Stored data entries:
· · · ·

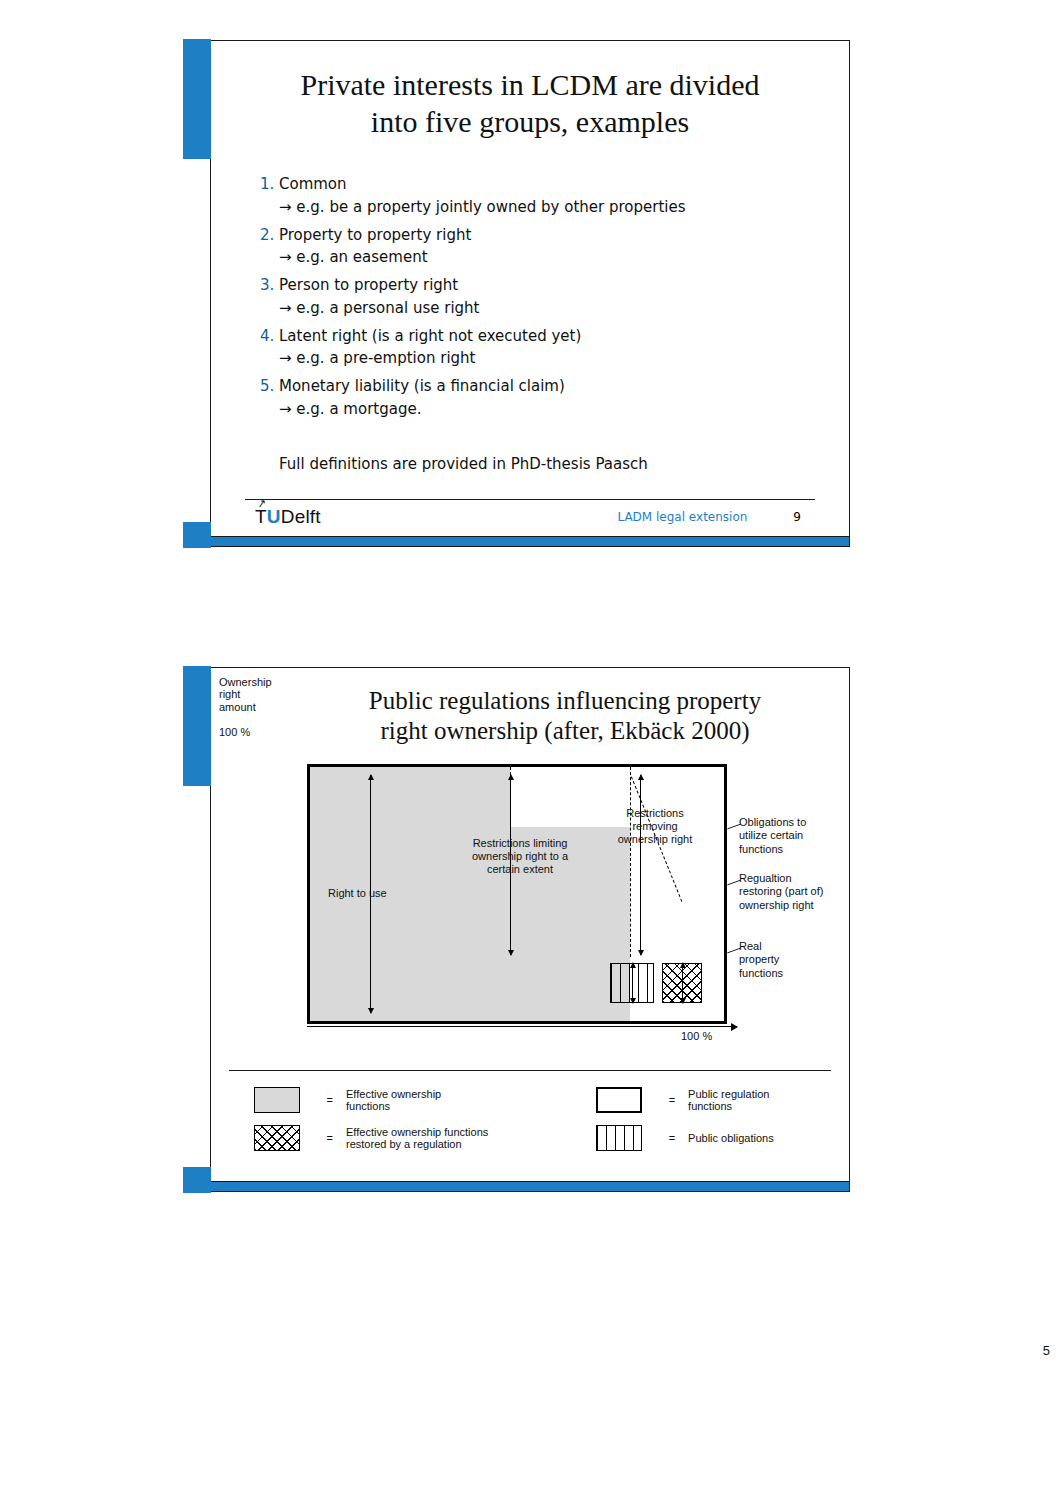Private interests in LCDM are divided
into five groups, examples
Common → e.g. be a property jointly owned by other properties
Property to property right → e.g. an easement
Person to property right → e.g. a personal use right
Latent right (is a right not executed yet) → e.g. a pre-emption right
Monetary liability (is a financial claim) → e.g. a mortgage.
Full definitions are provided in PhD-thesis Paasch
TUDelft LADM legal extension 9
Ownership
right
amount
100 %
Public regulations influencing property
right ownership (after, Ekbäck 2000)
Right to use
Restrictions limiting
ownership right to a
certain extent
Restrictions
removing
ownership right
Obligations to
utilize certain
functions
Regualtion
restoring (part of)
ownership right
Real
property
functions
100 %
| | = | Effective ownership functions | | | = | Public regulation functions |
| | = | Effective ownership functions restored by a regulation | | | = | Public obligations |
5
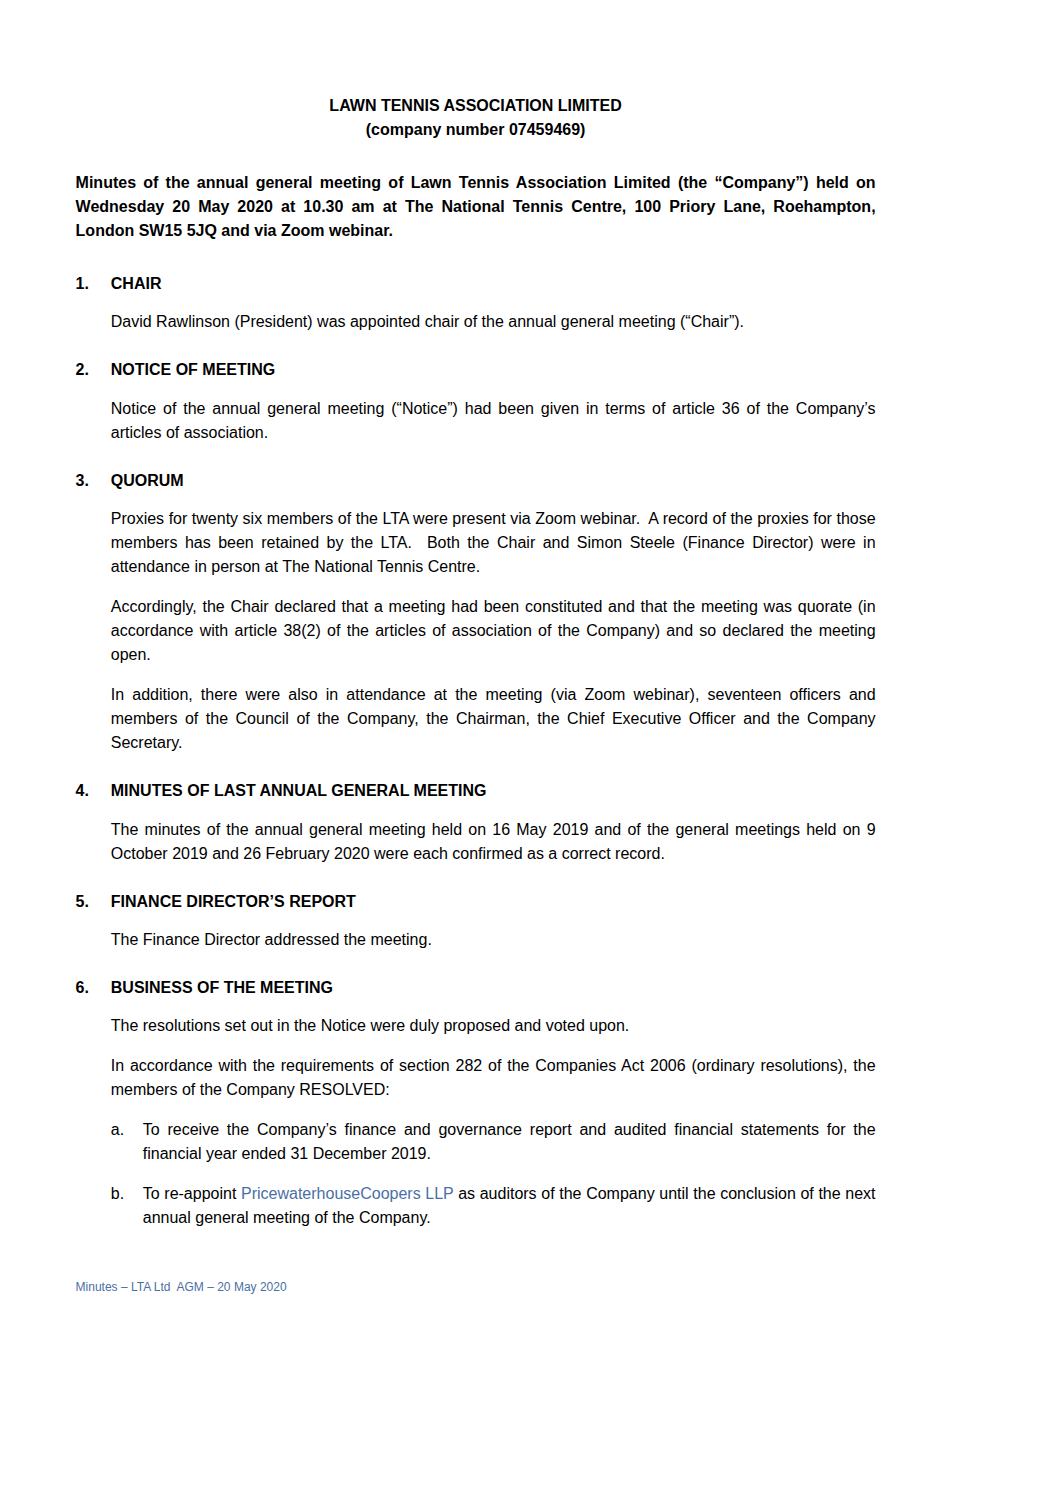LAWN TENNIS ASSOCIATION LIMITED (company number 07459469)
Minutes of the annual general meeting of Lawn Tennis Association Limited (the “Company”) held on Wednesday 20 May 2020 at 10.30 am at The National Tennis Centre, 100 Priory Lane, Roehampton, London SW15 5JQ and via Zoom webinar.
Chair
David Rawlinson (President) was appointed chair of the annual general meeting (“Chair”).
Notice of Meeting
Notice of the annual general meeting (“Notice”) had been given in terms of article 36 of the Company’s articles of association.
Quorum
Proxies for twenty six members of the LTA were present via Zoom webinar. A record of the proxies for those members has been retained by the LTA. Both the Chair and Simon Steele (Finance Director) were in attendance in person at The National Tennis Centre.
Accordingly, the Chair declared that a meeting had been constituted and that the meeting was quorate (in accordance with article 38(2) of the articles of association of the Company) and so declared the meeting open.
In addition, there were also in attendance at the meeting (via Zoom webinar), seventeen officers and members of the Council of the Company, the Chairman, the Chief Executive Officer and the Company Secretary.
Minutes of Last Annual General Meeting
The minutes of the annual general meeting held on 16 May 2019 and of the general meetings held on 9 October 2019 and 26 February 2020 were each confirmed as a correct record.
Finance Director’s Report
The Finance Director addressed the meeting.
Business of the Meeting
The resolutions set out in the Notice were duly proposed and voted upon.
In accordance with the requirements of section 282 of the Companies Act 2006 (ordinary resolutions), the members of the Company RESOLVED:
To receive the Company’s finance and governance report and audited financial statements for the financial year ended 31 December 2019.
To re-appoint PricewaterhouseCoopers LLP as auditors of the Company until the conclusion of the next annual general meeting of the Company.
Minutes – LTA Ltd AGM – 20 May 2020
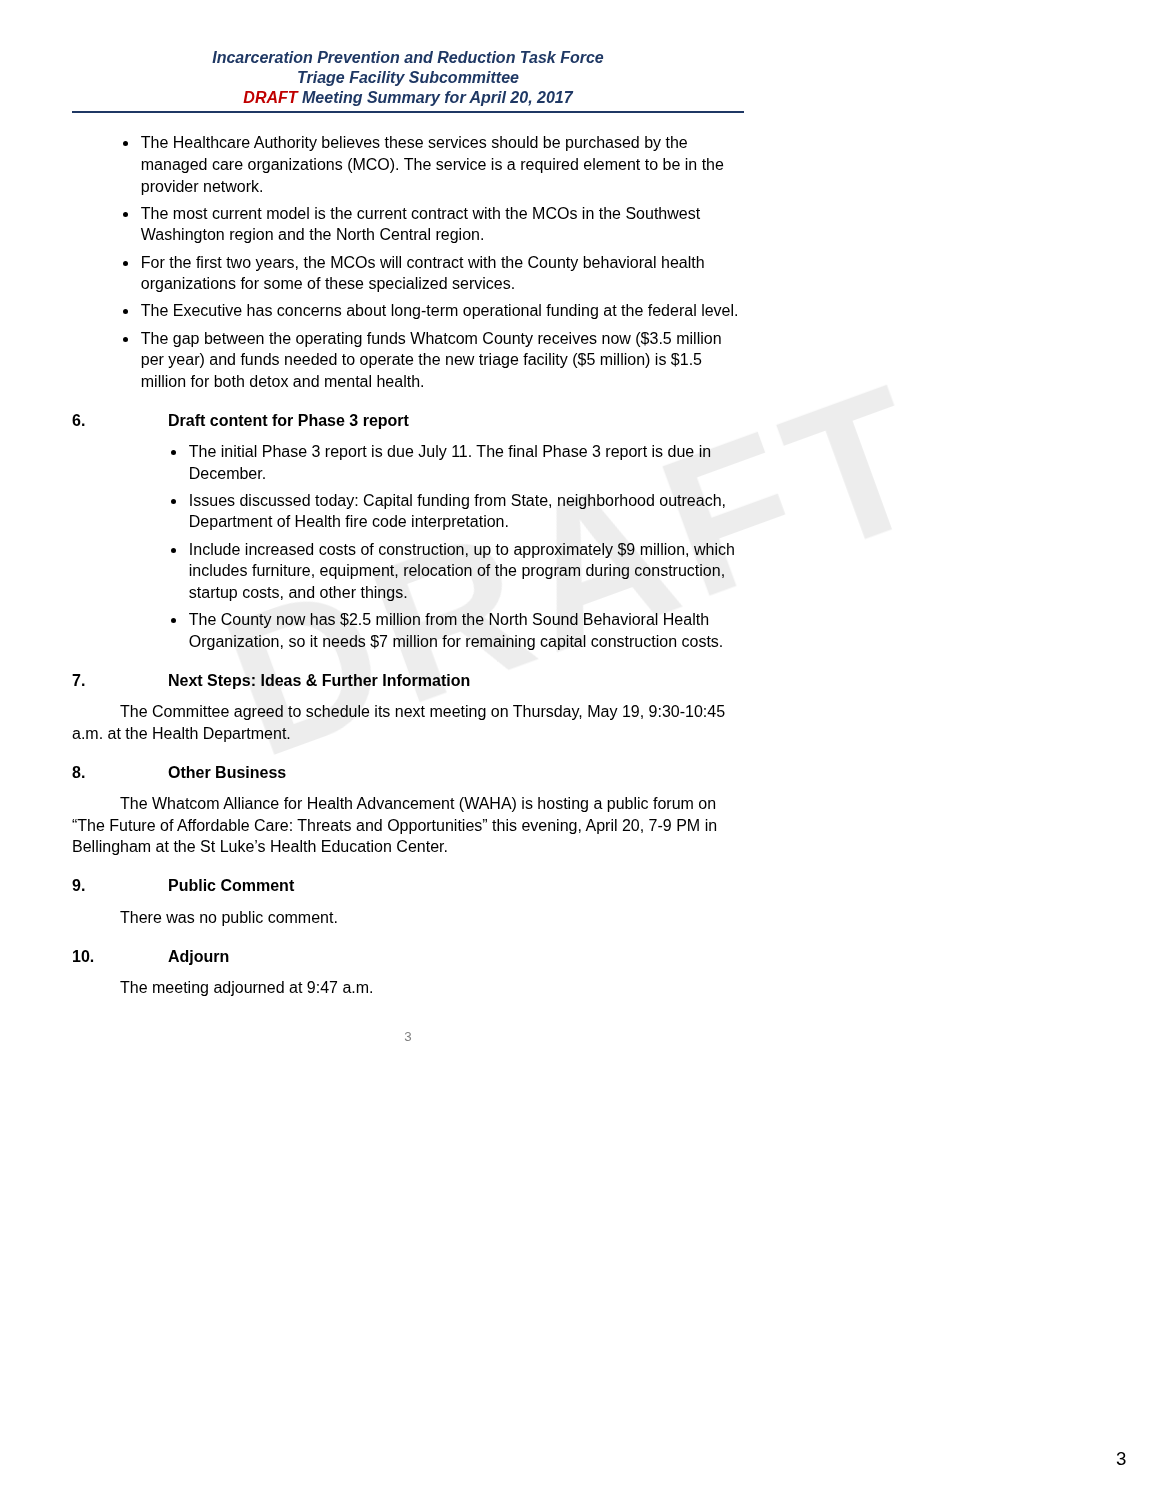DRAFT
Incarceration Prevention and Reduction Task Force
Triage Facility Subcommittee
DRAFT Meeting Summary for April 20, 2017
The Healthcare Authority believes these services should be purchased by the managed care organizations (MCO). The service is a required element to be in the provider network.
The most current model is the current contract with the MCOs in the Southwest Washington region and the North Central region.
For the first two years, the MCOs will contract with the County behavioral health organizations for some of these specialized services.
The Executive has concerns about long-term operational funding at the federal level.
The gap between the operating funds Whatcom County receives now ($3.5 million per year) and funds needed to operate the new triage facility ($5 million) is $1.5 million for both detox and mental health.
6. Draft content for Phase 3 report
The initial Phase 3 report is due July 11. The final Phase 3 report is due in December.
Issues discussed today: Capital funding from State, neighborhood outreach, Department of Health fire code interpretation.
Include increased costs of construction, up to approximately $9 million, which includes furniture, equipment, relocation of the program during construction, startup costs, and other things.
The County now has $2.5 million from the North Sound Behavioral Health Organization, so it needs $7 million for remaining capital construction costs.
7. Next Steps: Ideas & Further Information
The Committee agreed to schedule its next meeting on Thursday, May 19, 9:30-10:45 a.m. at the Health Department.
8. Other Business
The Whatcom Alliance for Health Advancement (WAHA) is hosting a public forum on “The Future of Affordable Care: Threats and Opportunities” this evening, April 20, 7-9 PM in Bellingham at the St Luke’s Health Education Center.
9. Public Comment
There was no public comment.
10. Adjourn
The meeting adjourned at 9:47 a.m.
3
3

· · · ·

=== About this exercise ===
All lines that contain the word "North" must be copied from the records above.

=== Exercise solution ===
The most current model is the current contract with the MCOs in the Southwest Washington region and the North Central region.
The County now has $2.5 million from the North Sound Behavioral Health Organization, so it needs $7 million for remaining capital construction costs.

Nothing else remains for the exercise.